- Artist: Ned Kahn
- Year: 2006
- Type: Aluminum and stainless steel sculpture
- Dimensions: 9.1 m (30 ft)
- Location: E. Michigan St. and N. Harbor Dr., Milwaukee; 43°2′13.216″N 87°53′51.619″W﻿ / ﻿43.03700444°N 87.89767194°W;

= Wind Leaves (Kahn) =

Artwork by Ned Kahn

Wind Leaves is a public artwork by American artist Ned Kahn located on the downtown lakefront Pier Wisconsin in Milwaukee, Wisconsin, United States. It was created in 2006 and consists of a series of seven 30 ft tall structures made from aluminum and stainless steel. The structures, which move with the wind, have leaf forms at the top covered by thousands of stainless steel disks.

==Description==
The seven 30 ft structures that make up Wind Leaves each have a semi-circular form at the top which is covered by stainless steel disks. This provides a sparkling surface that reflects its surroundings such as the lakefront, city traffic at night, and the sunset. There are hand wheels on the support columns that allow the viewers to interact with the sculpture by turning it. Wind Leaves also has ball bearings in the columns that cause the work to move with the wind. The artwork has a musical component as well. There are a group of benches with drum sticks around the columns that can be played like xylophones, and there is a musical instrument that can be played by dropping pebbles into it.

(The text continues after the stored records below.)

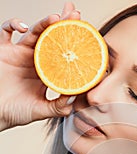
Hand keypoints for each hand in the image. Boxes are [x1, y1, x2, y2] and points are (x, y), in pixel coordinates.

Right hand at [0, 2, 79, 130]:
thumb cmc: (16, 112)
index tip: (86, 37)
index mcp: (47, 73)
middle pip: (52, 38)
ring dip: (45, 23)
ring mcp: (19, 54)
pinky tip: (23, 27)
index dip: (73, 44)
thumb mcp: (40, 111)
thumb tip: (74, 99)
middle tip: (75, 15)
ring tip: (56, 18)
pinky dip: (13, 24)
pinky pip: (6, 31)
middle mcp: (35, 61)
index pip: (63, 55)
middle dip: (64, 25)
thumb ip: (57, 107)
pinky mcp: (3, 50)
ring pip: (34, 32)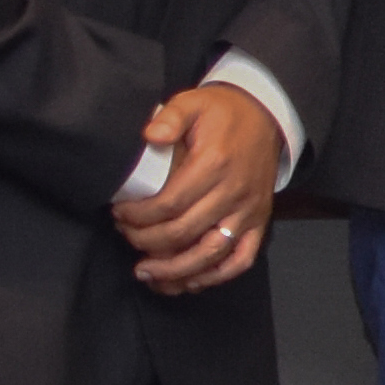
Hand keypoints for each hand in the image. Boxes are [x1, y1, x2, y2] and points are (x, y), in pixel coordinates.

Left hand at [114, 83, 279, 292]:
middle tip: (126, 237)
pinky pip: (240, 259)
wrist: (266, 117)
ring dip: (175, 270)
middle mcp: (233, 193)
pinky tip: (189, 282)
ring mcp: (248, 212)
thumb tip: (150, 135)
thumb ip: (170, 117)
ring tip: (146, 273)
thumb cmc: (223, 114)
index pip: (170, 204)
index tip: (119, 215)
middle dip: (146, 242)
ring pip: (210, 254)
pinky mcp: (258, 223)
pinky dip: (215, 276)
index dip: (138, 217)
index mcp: (215, 165)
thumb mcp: (193, 102)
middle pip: (184, 233)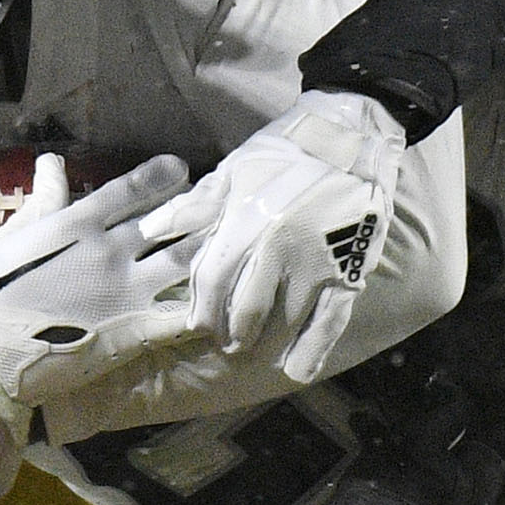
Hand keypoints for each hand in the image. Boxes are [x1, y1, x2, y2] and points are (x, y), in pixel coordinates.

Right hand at [0, 152, 202, 405]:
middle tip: (224, 191)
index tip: (180, 168)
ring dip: (210, 243)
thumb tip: (51, 160)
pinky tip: (224, 292)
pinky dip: (205, 302)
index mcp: (79, 226)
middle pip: (170, 220)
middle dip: (202, 201)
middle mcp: (110, 253)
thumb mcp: (11, 237)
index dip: (161, 174)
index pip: (132, 189)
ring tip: (230, 231)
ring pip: (185, 260)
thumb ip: (41, 198)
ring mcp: (127, 293)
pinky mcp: (135, 331)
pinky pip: (181, 313)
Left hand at [160, 92, 409, 382]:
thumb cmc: (286, 150)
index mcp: (246, 219)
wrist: (353, 134)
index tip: (198, 323)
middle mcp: (279, 245)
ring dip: (265, 344)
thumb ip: (194, 205)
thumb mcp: (234, 169)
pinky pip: (330, 320)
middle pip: (245, 307)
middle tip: (225, 344)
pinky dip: (312, 350)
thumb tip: (150, 230)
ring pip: (284, 320)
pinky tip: (297, 370)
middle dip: (230, 333)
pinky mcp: (350, 270)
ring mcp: (317, 261)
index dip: (201, 306)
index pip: (213, 278)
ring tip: (254, 354)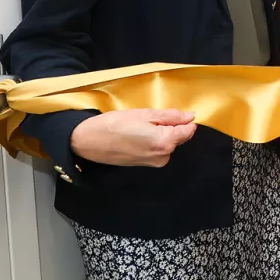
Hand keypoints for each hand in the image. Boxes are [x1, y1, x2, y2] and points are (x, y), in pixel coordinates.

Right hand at [72, 108, 197, 166]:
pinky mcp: (146, 164)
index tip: (171, 114)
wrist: (89, 142)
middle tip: (148, 119)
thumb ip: (170, 116)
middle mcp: (163, 156)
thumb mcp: (144, 114)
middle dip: (170, 126)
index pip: (188, 131)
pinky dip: (152, 141)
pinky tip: (137, 135)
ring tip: (139, 126)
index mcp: (165, 143)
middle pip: (178, 137)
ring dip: (160, 133)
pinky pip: (157, 149)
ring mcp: (154, 163)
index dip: (184, 120)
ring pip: (168, 143)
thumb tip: (190, 117)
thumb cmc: (115, 125)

==Historical information==
Wind Leaves is an environmental sculpture currently located in front of Discovery World at Milwaukee's Pier Wisconsin. The piece was paid for by an anonymous donor, and was originally designed to be placed near a grove of trees in Veteran's Park, an area north of its current location. Kahn envisioned the sculpture as a "forest of vertical elements" paying tribute to Milwaukee's big trees. Once the donor asked for the location to be changed closer to the water, the design concept changed to reflect its new surroundings. Kahn thus envisioned the present work, which is meant to "create the impression of being surrounded by a field of wind." "This sculpture works on many levels. First, it can be seen from a far, sparkling against the lake and the new museum's white geometry. It draws us to it. Up close, the experience is powerful but not obtrusive. You can sit in the park and relax, while at the same time enjoy the movement of the shapes as the wind pushes them around."

===Acquisition===
The money for the sculpture ($500,000) was provided by an anonymous donor.